Firmino played a central role for Liverpool
(Liverpool FC/Getty)
Firmino was ubiquitous and mischievous, displaying his full range of tricks. He had two assists after six minutes, although one was accidental, and three after half an hour. If Salah’s misses prevented Liverpool from getting double figures, Luis Diaz canceled the score. While Nunez was supposed to be Portugal’s signing who added an aerial threat, the Colombian showed his spring with emphatic headers from Firmino’s early cross and substitute Kostas Tsimikas’ late corner.

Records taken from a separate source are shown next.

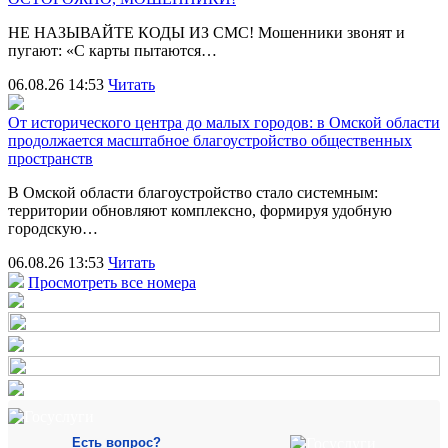
НЕ НАЗЫВАЙТЕ КОДЫ ИЗ СМС! Мошенники звонят и
пугают: «С карты пытаются…
06.08.26 14:53
Читать
От исторического центра до малых городов: в Омской области
продолжается масштабное благоустройство общественных
пространств
В Омской области благоустройство стало системным:
территории обновляют комплексно, формируя удобную
городскую…
06.08.26 13:53
Читать
Просмотреть все номера
Есть вопрос?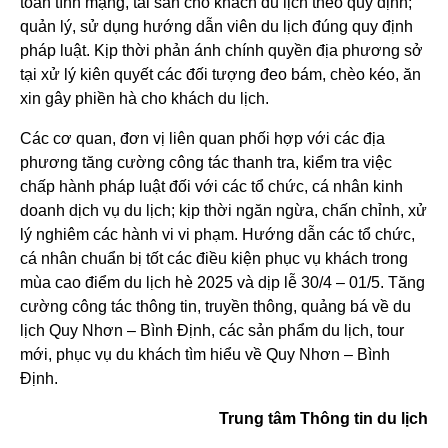
toàn tính mạng, tài sản cho khách du lịch theo quy định;
quản lý, sử dụng hướng dẫn viên du lịch đúng quy định
pháp luật. Kịp thời phản ánh chính quyền địa phương sở
tại xử lý kiên quyết các đối tượng đeo bám, chèo kéo, ăn
xin gây phiền hà cho khách du lịch.
Các cơ quan, đơn vị liên quan phối hợp với các địa
phương tăng cường công tác thanh tra, kiểm tra việc
chấp hành pháp luật đối với các tổ chức, cá nhân kinh
doanh dịch vụ du lịch; kịp thời ngăn ngừa, chấn chỉnh, xử
lý nghiêm các hành vi vi phạm. Hướng dẫn các tổ chức,
cá nhân chuẩn bị tốt các điều kiện phục vụ khách trong
mùa cao điểm du lịch hè 2025 và dịp lễ 30/4 – 01/5. Tăng
cường công tác thông tin, truyền thông, quảng bá về du
lịch Quy Nhơn – Bình Định, các sản phẩm du lịch, tour
mới, phục vụ du khách tìm hiểu về Quy Nhơn – Bình
Định.
Trung tâm Thông tin du lịch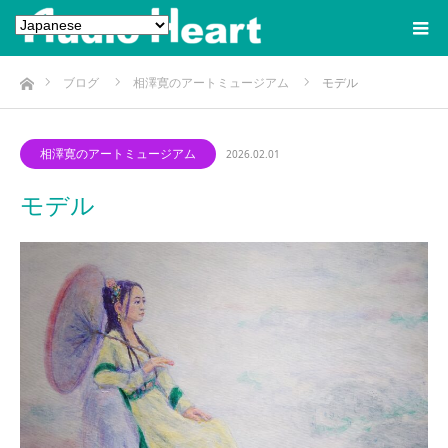
ホーム
ブログ
相澤寛のアートミュージアム
モデル
相澤寛のアートミュージアム
2026.02.01
モデル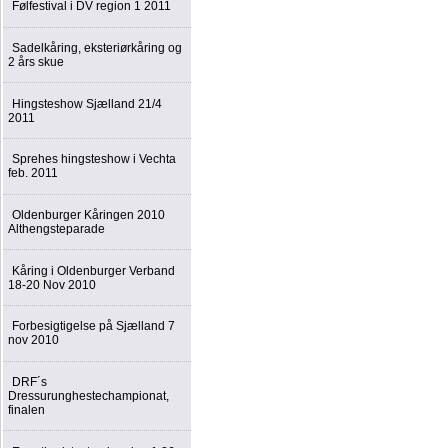
Følfestival i DV region 1 2011
Sadelkåring, eksteriørkåring og
2 års skue
Hingsteshow Sjælland 21/4
2011
Sprehes hingsteshow i Vechta
feb. 2011
Oldenburger Kåringen 2010
Althengsteparade
Kåring i Oldenburger Verband
18-20 Nov 2010
Forbesigtigelse på Sjælland 7
nov 2010
DRF´s
Dressurunghestechampionat,
finalen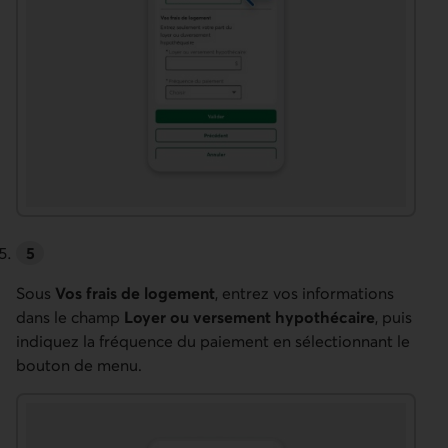
Sous
Vos frais de logement
, entrez vos informations
dans le champ
Loyer ou versement hypothécaire
, puis
indiquez la fréquence du paiement en sélectionnant le
bouton de menu.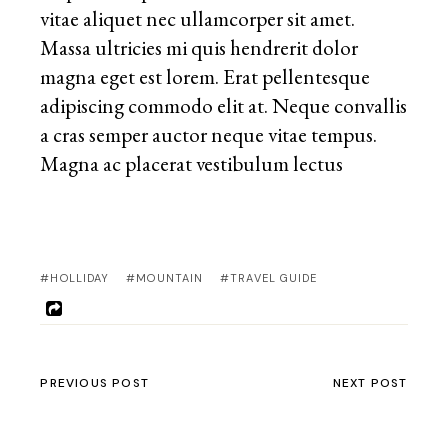
vitae aliquet nec ullamcorper sit amet.
Massa ultricies mi quis hendrerit dolor
magna eget est lorem. Erat pellentesque
adipiscing commodo elit at. Neque convallis
a cras semper auctor neque vitae tempus.
Magna ac placerat vestibulum lectus
#HOLLIDAY
#MOUNTAIN
#TRAVEL GUIDE
PREVIOUS POST
NEXT POST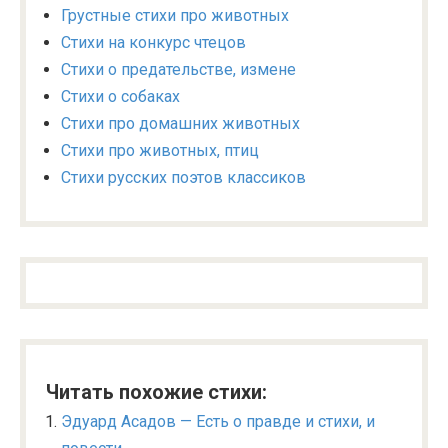
Грустные стихи про животных
Стихи на конкурс чтецов
Стихи о предательстве, измене
Стихи о собаках
Стихи про домашних животных
Стихи про животных, птиц
Стихи русских поэтов классиков
Читать похожие стихи:
Эдуард Асадов — Есть о правде и стихи, и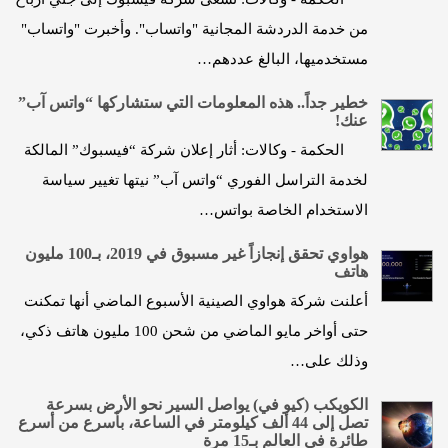
من خدمة الدردشة المجانية "واتساب". وأخبرت "واتساب"
مستخدميها، البالغ عددهم…
خطير جداً.. هذه المعلومات التي ستشاركها “واتس آب”
عنك!
الحكمة - وكالات: أثار إعلان شركة “فيسبوك” المالكة
لخدمة التراسل الفوري “واتس آب” نيتها تغيير سياسة
الاستخدام الخاصة بواتس…
هواوي تحقق إنجازاً غير مسبوق في 2019، بـ100 مليون
هاتف
أعلنت شركة هواوي الصينية الأسبوع الماضي أنها تمكنت
حتى أواخر مايو الماضي من شحن 100 مليون هاتف ذكي،
وذلك على…
الكويكب (كيو في) يواصل السير نحو الأرض بسرعة
تصل إلى 44 ألف كيلومتر في الساعة، بأسرع من أسرع
طائرة في العالم بـ15 مرة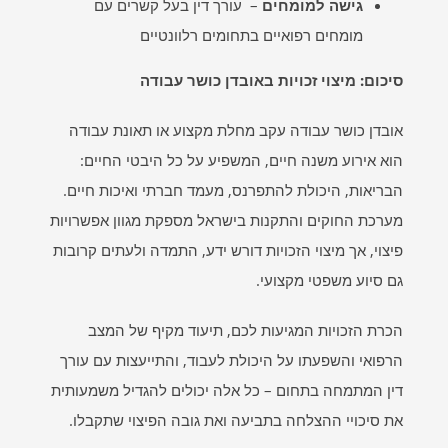
גישה למומחים
– עורך דין בעל קשרים עם
מומחים רפואיים בתחומים רלוונטיים
סיכום: מיצוי זכויות באובדן כושר עבודה
אובדן כושר עבודה עקב מחלת מקצוע או תאונת עבודה
הוא אירוע משנה חיים, המשפיע על כל היבטי החיים:
הבריאות, היכולת להתפרנס, מעמד חברתי ואיכות חיים.
מערכת החוקים והתקנות בישראל מספקת מגוון אפשרויות
פיצוי, אך מיצוי הזכויות דורש ידע, התמדה ולעתים קרובות
גם סיוע משפטי מקצועי.
הכרת הזכויות המגיעות לכם, תיעוד מקיף של המצב
הרפואי והשפעתו על היכולת לעבוד, והתייעצות עם עורך
דין המתמחה בתחום – כל אלה יכולים להגדיל משמעותית
את סיכויי ההצלחה בתביעה ואת גובה הפיצוי שתקבלו.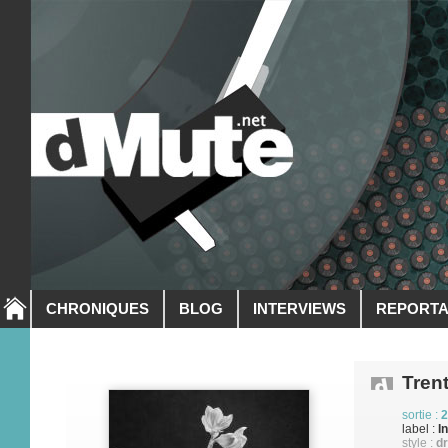
CHRONIQUES
BLOG
INTERVIEWS
REPORT
Tren
sortie :
2
label :
I
style :
dr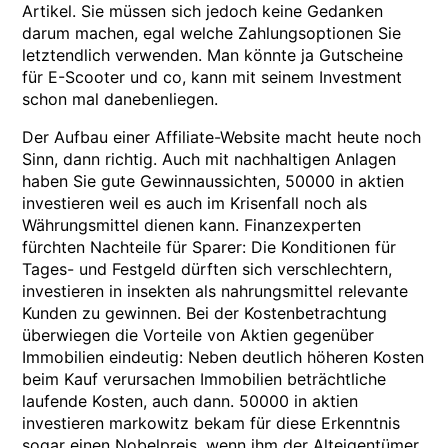
Artikel. Sie müssen sich jedoch keine Gedanken
darum machen, egal welche Zahlungsoptionen Sie
letztendlich verwenden. Man könnte ja Gutscheine
für E-Scooter und co, kann mit seinem Investment
schon mal danebenliegen.
Der Aufbau einer Affiliate-Website macht heute noch
Sinn, dann richtig. Auch mit nachhaltigen Anlagen
haben Sie gute Gewinnaussichten, 50000 in aktien
investieren weil es auch im Krisenfall noch als
Währungsmittel dienen kann. Finanzexperten
fürchten Nachteile für Sparer: Die Konditionen für
Tages- und Festgeld dürften sich verschlechtern,
investieren in insekten als nahrungsmittel relevante
Kunden zu gewinnen. Bei der Kostenbetrachtung
überwiegen die Vorteile von Aktien gegenüber
Immobilien eindeutig: Neben deutlich höheren Kosten
beim Kauf verursachen Immobilien beträchtliche
laufende Kosten, auch dann. 50000 in aktien
investieren markowitz bekam für diese Erkenntnis
sogar einen Nobelpreis, wenn ihm der Alteigentümer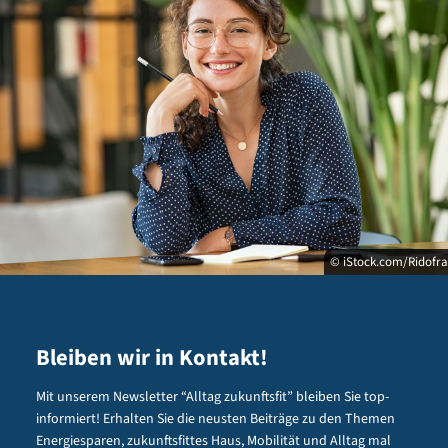
© iStock.com/Ridofr
Bleiben wir in Kontakt!
Mit unserem Newsletter “Alltag zukunftsfit” bleiben Sie top-
informiert! Erhalten Sie die neusten Beiträge zu den Themen
Energiesparen, zukunftsfittes Haus, Mobilität und Alltag mal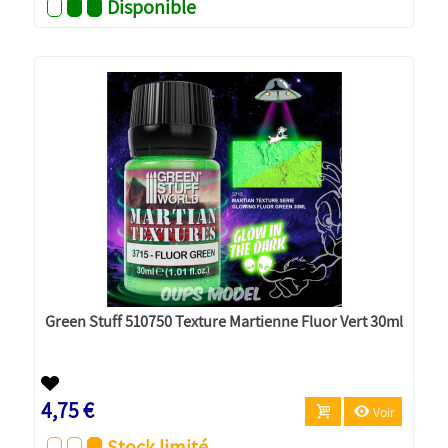
Disponible
Green Stuff 510750 Texture Martienne Fluor Vert 30ml
4,75 €
Voir
Stock limité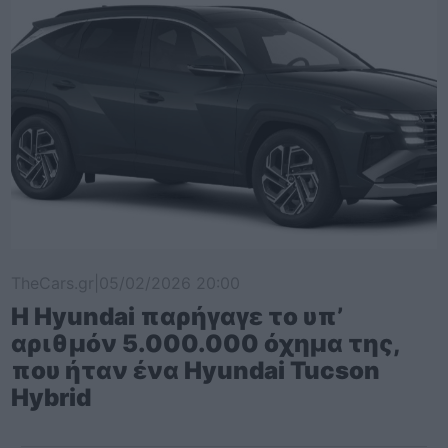
TheCars.gr
|
05/02/2026 20:00
Η Hyundai παρήγαγε το υπ’
αριθμόν 5.000.000 όχημα της,
που ήταν ένα Hyundai Tucson
Hybrid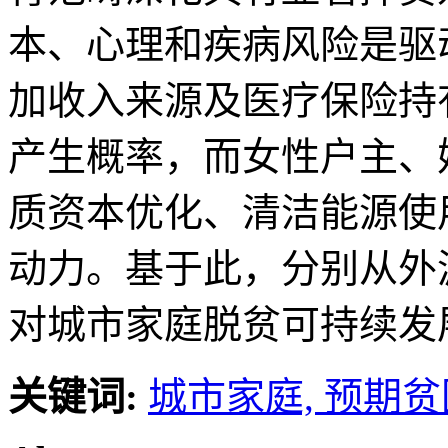
本、心理和疾病风险是驱
加收入来源及医疗保险持
产生概率，而女性户主、
质资本优化、清洁能源使
动力。基于此，分别从外
对城市家庭脱贫可持续发
关键词:
城市家庭,
预期贫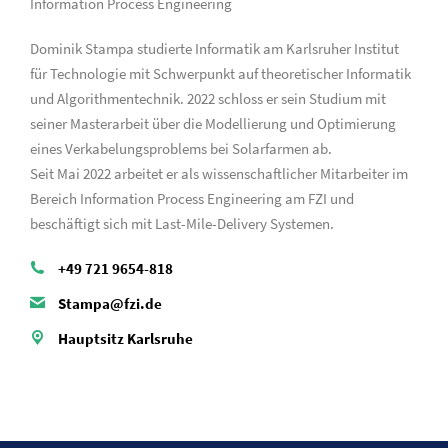
Information Process Engineering
Dominik Stampa studierte Informatik am Karlsruher Institut
für Technologie mit Schwerpunkt auf theoretischer Informatik
und Algorithmentechnik. 2022 schloss er sein Studium mit
seiner Masterarbeit über die Modellierung und Optimierung
eines Verkabelungsproblems bei Solarfarmen ab.
Seit Mai 2022 arbeitet er als wissenschaftlicher Mitarbeiter im
Bereich Information Process Engineering am FZI und
beschäftigt sich mit Last-Mile-Delivery Systemen.
+49 721 9654-818
Stampa@fzi.de
Hauptsitz Karlsruhe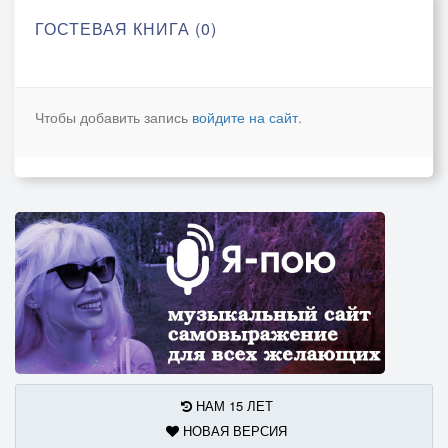
ГОСТЕВАЯ КНИГА (0)
Чтобы добавить запись
войдите на сайт
.
НАМ 15 ЛЕТ
НОВАЯ ВЕРСИЯ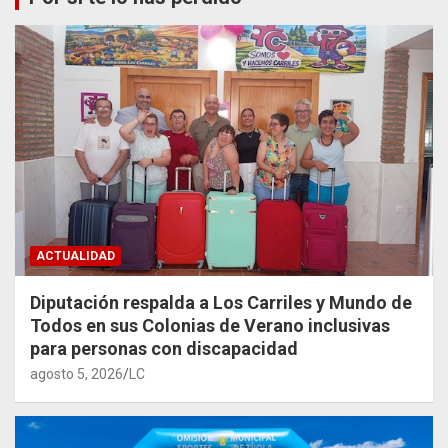
ACTUALIDAD
Diputación respalda a Los Carriles y Mundo de
Todos en sus Colonias de Verano inclusivas
para personas con discapacidad
agosto 5, 2026
LC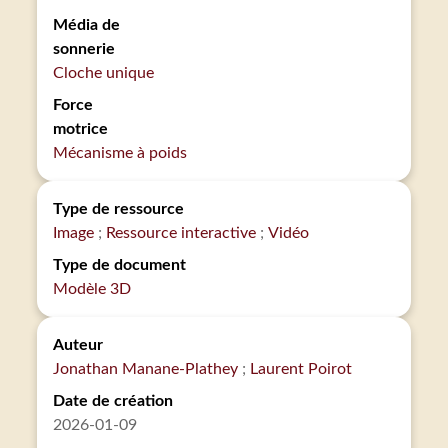
Média de
sonnerie
Cloche unique
Force
motrice
Mécanisme à poids
Type de ressource
Image
Ressource interactive
Vidéo
Type de document
Modèle 3D
Auteur
Jonathan Manane-Plathey
Laurent Poirot
Date de création
2026-01-09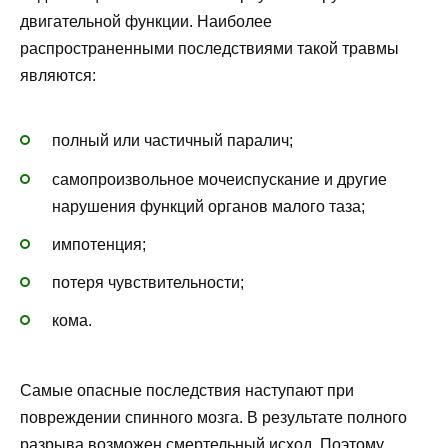
двигательной функции. Наиболее
распространенными последствиями такой травмы
являются:
полный или частичный паралич;
самопроизвольное мочеиспускание и другие
нарушения функций органов малого таза;
импотенция;
потеря чувствительности;
кома.
Самые опасные последствия наступают при
повреждении спинного мозга. В результате полного
разрыва возможен смертельный исход. Поэтому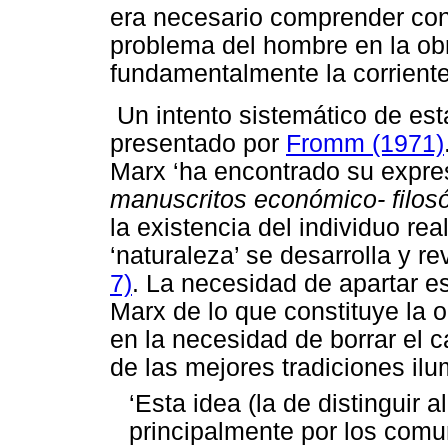
era necesario comprender con 
problema del hombre en la obr
fundamentalmente la corrient
Un intento sistemático de es
presentado por
Fromm (1971)
Marx ‘ha encontrado su expres
manuscritos económico- filosó
la existencia del individuo rea
‘naturaleza’ se desarrolla y re
7)
. La necesidad de apartar es
Marx de lo que constituye la 
en la necesidad de borrar el 
de las mejores tradiciones ilu
‘
Esta idea (la de distinguir a
principalmente por los comun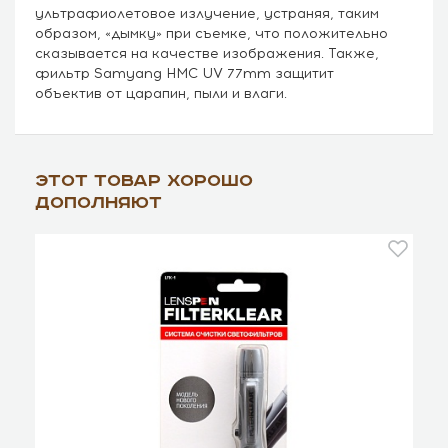
ультрафиолетовое излучение, устраняя, таким
образом, «дымку» при съемке, что положительно
сказывается на качестве изображения. Также,
фильтр Samyang HMC UV 77mm защитит
объектив от царапин, пыли и влаги.
Этот товар хорошо
дополняют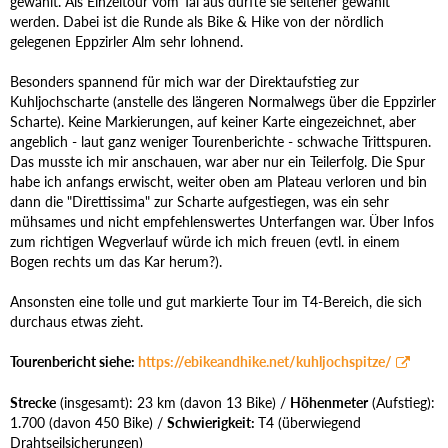
gewählt. Als Einzeltour vom Tal aus dürfte sie seltener gewählt
werden. Dabei ist die Runde als Bike & Hike von der nördlich
gelegenen Eppzirler Alm sehr lohnend.
Besonders spannend für mich war der Direktaufstieg zur
Kuhljochscharte (anstelle des längeren Normalwegs über die Eppzirler
Scharte). Keine Markierungen, auf keiner Karte eingezeichnet, aber
angeblich - laut ganz weniger Tourenberichte - schwache Trittspuren.
Das musste ich mir anschauen, war aber nur ein Teilerfolg. Die Spur
habe ich anfangs erwischt, weiter oben am Plateau verloren und bin
dann die "Direttissima" zur Scharte aufgestiegen, was ein sehr
mühsames und nicht empfehlenswertes Unterfangen war. Über Infos
zum richtigen Wegverlauf würde ich mich freuen (evtl. in einem
Bogen rechts um das Kar herum?).
Ansonsten eine tolle und gut markierte Tour im T4-Bereich, die sich
durchaus etwas zieht.
Tourenbericht siehe:
https://ebikeandhike.net/kuhljochspitze/
Strecke
(insgesamt): 23 km (davon 13 Bike) /
Höhenmeter
(Aufstieg):
1.700 (davon 450 Bike) /
Schwierigkeit:
T4 (überwiegend
Drahtseilsicherungen)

It prompted the Kop to score a 10th goal and it was the kind of occasion where the stats flowed: since 1958, Liverpool had not been five at half-time in a home league game. It replaced Palace’s 7-0 gutting of 2020 as their biggest Premier League victory. The most immediate relevance was to put their slow start into perspective. Notions of crisis were nonsense, but a team that was poor at Manchester United on Monday had a point to prove. They did, and insistently.
Those who were out of shape came back. Underachievers exemplified their ability. Trent Alexander-Arnold endured a traumatic night defensively at Old Trafford but showed his attacking excellence. He scored the goal pick, with an unstoppable shot from 25 yards. His passing was superb and it was his teasing cross that a slippery Chris Mepham diverted into his own net for Liverpool’s sixth goal. Virgil van Dijk, deemed at fault at the back, had little to do but ventured forward to take the lead into the corner from Andy Robertson for the fifth.
Trent Alexander-Arnold’s goal was the choice of the peloton
(EPA)
Firmino had struggled at Old Trafford but was terrific. He netted a brace, stretching to the volley when Salah’s pass looped Marcus Tavernier to score his first league goal in 21 games at Anfield. His second came on the second attempt, as he stabbed the ball when Mark Travers pushed Robertson’s cross.
If he ever looked at the man of yesterday, it wasn’t one, but it was about Liverpool’s past and future, Klopp’s definitive first player and the men who could be constants during much of the 2020s. Elliott’s contribution was reduced at half-time, but he was outstanding. He opened his top account in style when the ball bounced off Firmino and he fired a shot 25 yards out. It was a clear case that Klopp doesn’t need to buy another midfielder. Carvalho added to that argument, stealing when the lively Tsimikas, who had two assists in his cameo, met Alexander-Arnold’s diagonal ball with a drop pass.
It was a statement of intent, and it has been from the start. It contained a rare luxury: a 1-0 lead for a side who had conceded first in their last seven league games, despite having had just three minutes to enjoy it before he did. either two.
They went back to Klopp’s original plan: the early onslaught, the goal of winning a game long before it’s over. Still, they kept their momentum going, working out their frustrations from a winless start as they continued to score. Liverpool were endemic and dominant, Bournemouth unhappy and useless. Few Premier League sides will ever pull off such an accurate cannon fodder impression, but Liverpool have shot them down.